Snake AI

Greedy BFS finding a path from the snake's head to the food each time it eats.



This project showcases several pathfinding algorithms which I implemented for the sake of automating a game of Snake. I wrote the game in C++ using the FLTK library for graphics and user input. The following pathfinding algorithms are included:

  • A-Star
  • Greedy Best-First Search
  • Breadth-First Search
  • Depth-First Search


Each algorithm's search is drawn on the game field with the following color scheme:

  • Blue: Nodes which have already been explored (closed set).
  • Cyan: Nodes which are currently being explored (frontier/open set).
  • Red: The path selected by the algorithm.


The A-Star algorithm uses a heuristic function to evaluate nodes and prioritize them based on their goal distance and distance from the starting node.
Breadth-first search radiates outward in all four directions - it evaluates all of a given node's neighbors before proceeding outwards. This has heavy performance implications due to its poor space complexity.
Greedy best-first search works in the same manner as A-Star but with a different heuristic which only prioritizes nodes by their distance to the goal node. This can achieve similar results while exploring fewer nodes.
Depth-first search was included mostly as a curiosity since it's ill-suited to this sort of problem. DFS expands all nodes in a given direction from the current node before choosing another path. For this reason, it explores a lot of unnecessary nodes before finding the goal.

Continuous Search

After testing each algorithm for a while, I noticed that paths became more and more convoluted as the snake grew in length. This is because the snake's body becomes a moving obstacle for the algorithm to path around - the path it initially finds may become suboptimal as the snake's body moves out of the way.

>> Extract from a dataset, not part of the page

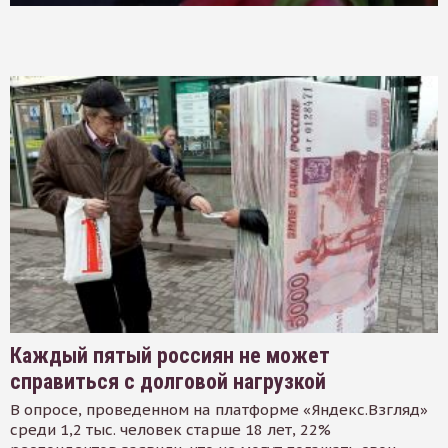
Каждый пятый россиян не может
справиться с долговой нагрузкой
В опросе, проведенном на платформе «Яндекс.Взгляд»
среди 1,2 тыс. человек старше 18 лет, 22%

To solve this issue, I added the option of re-running the path search on each frame. This allows the snake to re-evaluate its path as its body segments move, leading to better (shorter) paths at the expense of a lot of extra computation.

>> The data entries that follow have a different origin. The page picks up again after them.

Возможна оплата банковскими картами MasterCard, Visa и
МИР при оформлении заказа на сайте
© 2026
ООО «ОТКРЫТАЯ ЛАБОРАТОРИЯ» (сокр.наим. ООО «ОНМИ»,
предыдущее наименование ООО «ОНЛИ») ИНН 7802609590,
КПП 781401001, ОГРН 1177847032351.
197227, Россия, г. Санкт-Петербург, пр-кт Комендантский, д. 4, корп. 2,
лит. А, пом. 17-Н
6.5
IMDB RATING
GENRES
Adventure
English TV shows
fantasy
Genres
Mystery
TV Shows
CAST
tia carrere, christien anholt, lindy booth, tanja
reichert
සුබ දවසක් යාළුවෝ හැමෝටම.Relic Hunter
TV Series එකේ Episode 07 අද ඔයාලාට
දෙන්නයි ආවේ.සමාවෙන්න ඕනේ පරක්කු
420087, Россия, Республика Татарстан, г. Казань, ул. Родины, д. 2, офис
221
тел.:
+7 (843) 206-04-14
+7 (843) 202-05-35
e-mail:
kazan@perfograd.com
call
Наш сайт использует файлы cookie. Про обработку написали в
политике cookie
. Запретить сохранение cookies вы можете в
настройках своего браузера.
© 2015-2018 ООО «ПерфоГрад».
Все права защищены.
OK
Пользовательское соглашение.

Repeated searching allows Greedy BFS to 'tighten' its original path around the snake's tail segments.


The program tracks various statistics about each run in order to allow for easy comparison of the different algorithms. This gives a better idea about the time and space complexity of each search and allows you to weigh the pros and cons of different shortest-path algorithms.

Statistics collected at the end of each run.

Compiling & Running

If you're using a Linux-based OS, check out the repository and use the included makefile. For Windows, follow these directions with the source code from the repository.

The above options work as follows:

  • Time Step (Seconds): The length of each frame in seconds (default 0.05).
  • Screen Width (px): The screen width in pixels (default 800).
  • Screen Height (px): The screen height in pixels (default 600).
  • Search Algorithm: The pathfinding algorithm used to guide the snake (default A-Star).
  • Repeat Search on Each Frame: Toggles whether or not to re-evaluate the snake's path on each frame.


I wrote this at a time when FLTK was the only graphical software I knew how to develop in. This library is not a great choice for this sort of work since it's actually a GUI toolkit (the snake segments are actually styled UI boxes!). A more relevant library such as SDL2 would have been a more reasonable pick. Hindsight is 20-20!